→ **Text**:
My approach on diet
Why One Diet Doesn’t Work for Everyone
Metabolic Typing®
My approach is based on a simple but often overlooked idea:
human bodies are not identical on the inside.
We accept external differences without hesitation — height, body shape, facial features, fingerprints. No one expects the same clothes to fit everyone.
Yet when it comes to nutrition, we often assume that the same foods, the same ratios, and the same rules should work equally well for all.
Metabolic Typing® offers a different perspective. It recognizes that internal differences matter just as much as external ones.




It was one of those rare moments where everything clicked for me. Not because it’s trendy, but because it finally puts language to something most people have felt for years: the same diet does not work the same way for everyone. And that’s not a motivation problem. That’s physiology.
Rooted in the work of Bill Wolcott, this approach looks at how the body maintains balance at a fundamental level. Rather than forcing your body to adapt to rigid nutritional rules, it helps you understand the patterns your system tends to follow — so food choices can support stability instead of constantly challenging it.
What Your Nutritional Needs Are Based On
The Autonomic Nervous System
This system is always running in the background. It regulates everything — digestion, heart rate, stress response, recovery, sleep quality, temperature regulation, and more.
Within the ANS, people tend to lean more dominant toward:
Sympathetic (more “go mode”: alert, driven, easily wired)
Parasympathetic (more “rest mode”: calm, slow-burning, often more fatigue-prone when pushed)
The Carbo-Oxidative System
This reflects how fast your cells convert food into usable energy — basically, how your body “burns fuel.”
Some people oxidize fuel faster, others slower. And that speed matters because it changes how you respond to carbs, proteins, and fats — especially when it comes to energy, mood, hunger, and cravings.
the three types
Metabolic Typing® identifies three categories:
Protein Type
Mixed or Balanced Type
Carbohydrate Type
This is not about labeling you. It’s about getting you back into balance.
This approach is all about balance.
The right food strategy helps counterbalance your dominant tendency, so your body doesn’t have to constantly compensate throughout the day. As a result, your body moves closer to homeostasis and spends less energy trying to compensate for improper nutrition.
Make no mistake, your body knows what it needs; it will let you know at every turn whether you're eating the right foods in the right proportions. The answers you seek are all within you. There is no diet, nutrition expert, health professional or medical authority, who can compete with your body's own built in intelligence.
Bill Wolcott
What happens when you don’t eat for your type?
When your food choices don’t match your metabolic needs, your body will let you know.
Common signs that your body may not be getting what it needs include:
you’re hungry again way too soon
energy crashes
moodiness, irritability
feeling wired but tired
feeling restless or anxious
not feeling satisfied, even after a full meal
cravings that feel almost automatic
Over time, this pattern can push you into bigger problems: unstable appetite regulation, blood sugar swings, and weight issues.
It’s not surprising anymore that “healthy foods” can still make someone feel awful.
Two people can eat the same meal and get completely different outcomes:
one feels focused, calm, and satisfied
the other feels hungry again quickly, tired, moody, or restless
That’s not weakness. That’s mismatch.
How I Can Support You
I’m here to help you stop guessing and start understanding your body.
I don’t just hand you a meal plan and leave you with rules. I educate you — because my goal is to help you become independent.
Together we focus on:
identifying your metabolic tendencies
learning which foods actually stabilize you
building meals that satisfy you (not just “look healthy”)
improving energy, cravings, and appetite control
creating a way of eating you can maintain as a real lifestyle
You’ll learn how to read your body’s feedback — and how to respond in a way that supports long-term balance, not short-term obsession.

→ **Entries provided**:
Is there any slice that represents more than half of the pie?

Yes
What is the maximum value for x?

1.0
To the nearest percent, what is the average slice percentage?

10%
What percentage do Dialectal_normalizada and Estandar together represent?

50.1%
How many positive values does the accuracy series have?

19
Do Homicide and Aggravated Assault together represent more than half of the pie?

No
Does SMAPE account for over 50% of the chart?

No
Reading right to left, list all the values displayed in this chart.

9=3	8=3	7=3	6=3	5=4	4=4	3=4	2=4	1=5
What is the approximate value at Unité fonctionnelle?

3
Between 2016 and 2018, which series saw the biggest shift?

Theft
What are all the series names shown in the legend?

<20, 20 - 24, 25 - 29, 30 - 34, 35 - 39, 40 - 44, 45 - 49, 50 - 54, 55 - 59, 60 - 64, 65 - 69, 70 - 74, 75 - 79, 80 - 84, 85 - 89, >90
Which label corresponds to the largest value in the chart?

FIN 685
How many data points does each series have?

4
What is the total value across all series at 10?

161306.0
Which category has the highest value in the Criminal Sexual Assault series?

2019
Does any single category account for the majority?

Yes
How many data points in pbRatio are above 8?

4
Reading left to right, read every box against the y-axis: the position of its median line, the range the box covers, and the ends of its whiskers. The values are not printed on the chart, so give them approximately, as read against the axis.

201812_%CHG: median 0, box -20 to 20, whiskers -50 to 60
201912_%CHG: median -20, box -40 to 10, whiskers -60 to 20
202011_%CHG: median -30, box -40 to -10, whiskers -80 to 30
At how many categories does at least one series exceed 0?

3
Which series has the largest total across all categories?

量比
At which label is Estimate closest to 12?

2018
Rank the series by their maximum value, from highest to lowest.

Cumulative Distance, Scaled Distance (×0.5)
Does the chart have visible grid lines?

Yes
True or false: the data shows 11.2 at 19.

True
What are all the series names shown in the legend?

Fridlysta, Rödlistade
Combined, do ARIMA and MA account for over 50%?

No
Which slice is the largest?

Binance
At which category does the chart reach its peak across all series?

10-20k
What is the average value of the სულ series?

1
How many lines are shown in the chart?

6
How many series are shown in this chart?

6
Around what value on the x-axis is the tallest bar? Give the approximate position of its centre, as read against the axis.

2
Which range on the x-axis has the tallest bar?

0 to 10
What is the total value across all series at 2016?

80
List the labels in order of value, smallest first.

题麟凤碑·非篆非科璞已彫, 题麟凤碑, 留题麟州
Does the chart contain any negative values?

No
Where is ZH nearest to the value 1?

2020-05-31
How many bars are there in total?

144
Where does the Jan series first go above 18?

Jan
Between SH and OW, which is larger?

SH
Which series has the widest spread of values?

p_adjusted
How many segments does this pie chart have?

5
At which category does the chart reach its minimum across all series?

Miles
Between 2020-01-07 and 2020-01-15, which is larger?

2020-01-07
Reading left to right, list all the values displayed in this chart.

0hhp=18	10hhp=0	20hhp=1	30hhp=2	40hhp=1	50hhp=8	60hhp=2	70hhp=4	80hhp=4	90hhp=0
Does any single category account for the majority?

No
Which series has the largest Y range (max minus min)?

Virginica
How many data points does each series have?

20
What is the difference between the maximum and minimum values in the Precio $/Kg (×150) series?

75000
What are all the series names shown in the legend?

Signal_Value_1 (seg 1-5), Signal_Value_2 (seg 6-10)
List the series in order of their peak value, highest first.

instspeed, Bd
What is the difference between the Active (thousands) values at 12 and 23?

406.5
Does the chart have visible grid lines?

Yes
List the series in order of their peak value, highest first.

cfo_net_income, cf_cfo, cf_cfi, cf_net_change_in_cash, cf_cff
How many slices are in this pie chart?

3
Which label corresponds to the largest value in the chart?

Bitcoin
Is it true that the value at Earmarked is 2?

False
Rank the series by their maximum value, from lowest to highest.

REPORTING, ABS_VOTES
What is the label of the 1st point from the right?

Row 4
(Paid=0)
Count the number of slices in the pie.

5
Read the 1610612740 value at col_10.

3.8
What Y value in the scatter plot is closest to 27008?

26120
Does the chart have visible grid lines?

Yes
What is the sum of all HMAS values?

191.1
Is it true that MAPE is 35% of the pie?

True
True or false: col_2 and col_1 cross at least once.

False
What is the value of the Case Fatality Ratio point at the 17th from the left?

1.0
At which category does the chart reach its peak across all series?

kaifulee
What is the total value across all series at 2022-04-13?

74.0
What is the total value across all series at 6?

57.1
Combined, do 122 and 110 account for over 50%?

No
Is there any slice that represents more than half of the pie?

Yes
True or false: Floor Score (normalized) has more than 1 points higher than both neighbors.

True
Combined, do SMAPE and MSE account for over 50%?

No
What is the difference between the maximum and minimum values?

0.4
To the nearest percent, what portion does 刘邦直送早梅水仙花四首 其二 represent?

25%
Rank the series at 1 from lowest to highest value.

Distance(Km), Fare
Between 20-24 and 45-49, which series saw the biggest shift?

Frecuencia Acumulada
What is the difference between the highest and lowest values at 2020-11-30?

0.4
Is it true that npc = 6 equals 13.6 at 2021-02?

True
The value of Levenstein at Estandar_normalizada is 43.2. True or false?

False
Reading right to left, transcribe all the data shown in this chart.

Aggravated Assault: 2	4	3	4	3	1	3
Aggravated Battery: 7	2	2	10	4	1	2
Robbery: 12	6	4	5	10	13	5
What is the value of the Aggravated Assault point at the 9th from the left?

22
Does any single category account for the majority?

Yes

→ **Required tasks**:
1/ Translate this sentence from the text on Metabolic Typing® into Spanish: "Some people oxidize fuel faster, others slower."
2/ In the text on Metabolic Typing®, whose work is the approach said to be rooted in?

→ **Responses to the tasks**:
1/ Algunas personas oxidan el combustible más rápido, otras más despacio.

2/ The approach is rooted in the work of Bill Wolcott.